Nov 12, 2014 17:57
On Saturday I went hunting for an old entry I wrote back in 2002 and passed a couple of hours remembering things that I did and said and felt during the first couple of months after Andy showed up semi-unexpectedly at my 24th birthday party with the sign from a CTA bus stop and a Kurosawa Critierion Collection DVD. He stayed late, sitting with me on the back porch as we carefully talked around some things that didn't get said out loud for another few weeks, during another conversation on that back porch. In the middle of all of it is a private entry that begins "So that I don't forget this," and I had, so am glad I thought to put it in writing. Some of what I wrote back then has shifted in meaning with time. There's one tossed-off transcription of a short conversation he had with a mutual friend of ours that's downright sad now, though less sad than it would have been if I unearthed it before this year. The core of it, the thing where mutual friend summed up his perception of Andy and me, that's still true. My favorite is a bit of stream-of-consciousness story-type-thing featuring an underwater dance with a giant squid and a home-cooked meal.

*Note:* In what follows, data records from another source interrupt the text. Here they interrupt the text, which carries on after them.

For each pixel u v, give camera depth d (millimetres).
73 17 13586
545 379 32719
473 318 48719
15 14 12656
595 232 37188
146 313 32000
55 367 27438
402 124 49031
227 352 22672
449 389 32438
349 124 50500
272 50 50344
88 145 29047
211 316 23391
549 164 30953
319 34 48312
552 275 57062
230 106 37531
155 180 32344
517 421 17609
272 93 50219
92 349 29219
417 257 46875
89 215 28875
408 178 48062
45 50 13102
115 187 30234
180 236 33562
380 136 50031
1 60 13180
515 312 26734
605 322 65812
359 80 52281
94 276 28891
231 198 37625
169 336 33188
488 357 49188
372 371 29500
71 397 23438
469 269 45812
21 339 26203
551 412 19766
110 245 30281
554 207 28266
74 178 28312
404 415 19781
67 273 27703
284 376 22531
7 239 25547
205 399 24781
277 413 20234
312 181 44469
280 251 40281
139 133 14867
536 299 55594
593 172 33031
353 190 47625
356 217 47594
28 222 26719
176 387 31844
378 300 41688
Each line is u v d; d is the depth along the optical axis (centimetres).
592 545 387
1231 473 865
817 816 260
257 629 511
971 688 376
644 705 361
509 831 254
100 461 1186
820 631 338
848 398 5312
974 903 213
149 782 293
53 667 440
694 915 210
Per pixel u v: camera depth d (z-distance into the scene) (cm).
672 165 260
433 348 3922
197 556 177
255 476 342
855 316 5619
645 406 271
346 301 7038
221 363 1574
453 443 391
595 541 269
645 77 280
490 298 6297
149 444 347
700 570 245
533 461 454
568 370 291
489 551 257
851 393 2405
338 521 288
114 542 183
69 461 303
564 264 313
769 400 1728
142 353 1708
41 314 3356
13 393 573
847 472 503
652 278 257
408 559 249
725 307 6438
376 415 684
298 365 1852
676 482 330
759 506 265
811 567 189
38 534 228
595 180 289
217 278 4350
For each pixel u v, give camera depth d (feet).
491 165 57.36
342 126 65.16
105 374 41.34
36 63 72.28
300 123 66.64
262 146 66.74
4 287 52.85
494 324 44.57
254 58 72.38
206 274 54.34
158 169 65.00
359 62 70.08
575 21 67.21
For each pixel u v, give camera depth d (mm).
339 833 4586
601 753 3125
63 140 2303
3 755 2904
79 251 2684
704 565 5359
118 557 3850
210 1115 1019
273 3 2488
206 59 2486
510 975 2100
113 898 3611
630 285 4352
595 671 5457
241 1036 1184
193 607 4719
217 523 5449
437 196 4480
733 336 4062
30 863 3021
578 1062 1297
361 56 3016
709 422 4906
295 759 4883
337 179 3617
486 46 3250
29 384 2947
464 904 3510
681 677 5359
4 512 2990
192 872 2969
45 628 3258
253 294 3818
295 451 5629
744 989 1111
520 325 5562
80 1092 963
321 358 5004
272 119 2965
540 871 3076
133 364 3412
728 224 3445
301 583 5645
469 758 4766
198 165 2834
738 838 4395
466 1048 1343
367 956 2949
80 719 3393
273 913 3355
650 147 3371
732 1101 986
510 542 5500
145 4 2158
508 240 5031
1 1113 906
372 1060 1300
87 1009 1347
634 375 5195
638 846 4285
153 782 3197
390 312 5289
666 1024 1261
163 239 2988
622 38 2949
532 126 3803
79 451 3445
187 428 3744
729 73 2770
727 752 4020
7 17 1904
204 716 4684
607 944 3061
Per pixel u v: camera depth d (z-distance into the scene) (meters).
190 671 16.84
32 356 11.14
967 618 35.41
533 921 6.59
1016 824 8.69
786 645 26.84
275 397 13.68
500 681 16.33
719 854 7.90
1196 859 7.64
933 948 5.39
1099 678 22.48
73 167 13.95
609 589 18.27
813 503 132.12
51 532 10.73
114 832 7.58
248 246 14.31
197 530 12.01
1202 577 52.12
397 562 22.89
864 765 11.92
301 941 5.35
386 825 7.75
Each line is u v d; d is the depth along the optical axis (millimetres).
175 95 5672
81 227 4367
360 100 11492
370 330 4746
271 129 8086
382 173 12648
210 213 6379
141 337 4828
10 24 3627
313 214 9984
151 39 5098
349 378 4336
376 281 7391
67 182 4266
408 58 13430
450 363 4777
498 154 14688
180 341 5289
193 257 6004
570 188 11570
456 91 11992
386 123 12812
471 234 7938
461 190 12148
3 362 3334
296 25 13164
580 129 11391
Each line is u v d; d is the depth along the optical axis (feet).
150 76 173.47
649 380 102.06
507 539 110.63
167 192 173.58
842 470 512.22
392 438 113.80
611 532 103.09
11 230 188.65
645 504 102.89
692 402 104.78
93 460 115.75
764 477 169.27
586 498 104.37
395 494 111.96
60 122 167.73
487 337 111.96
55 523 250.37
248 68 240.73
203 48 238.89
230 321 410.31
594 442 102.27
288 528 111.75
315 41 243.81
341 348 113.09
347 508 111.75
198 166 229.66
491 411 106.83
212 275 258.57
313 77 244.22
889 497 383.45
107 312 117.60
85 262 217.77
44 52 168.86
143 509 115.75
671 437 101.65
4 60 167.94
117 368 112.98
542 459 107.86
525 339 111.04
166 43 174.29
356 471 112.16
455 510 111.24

It, too, has shaded in meaning over time, despite being a total invention, and the tossed-off reference to three countries I have never visited at the end seems significant, especially because I've been to so many other countries in the meantime.
I dug around in old emails after that, too, looking for the response to the squid-thing that he sent, and found the one from July 18th, 2002. That's the date I count forward from, when I bother to count, and I always have to look up the email to find the exact date. I remember other details, though, like how far away we were sitting from each other when we first kissed, and which way I leaned to reach him, and not the exact words, but the formality of the statements that came before the kissing, because we were both a little wary, both technically on the rebound, both probably unsure. That's something I really don't remember - feeling even the tiniest bit uncomfortable around him - but it was real.
The email of July 18th, 2002, subject line "Nope," says only this:
"Not regretting.
So there.
ann"
If I were a more careful and sentimental person, I would have sent an identical email every July 18th since then, but I am not. Still, it would be true every time.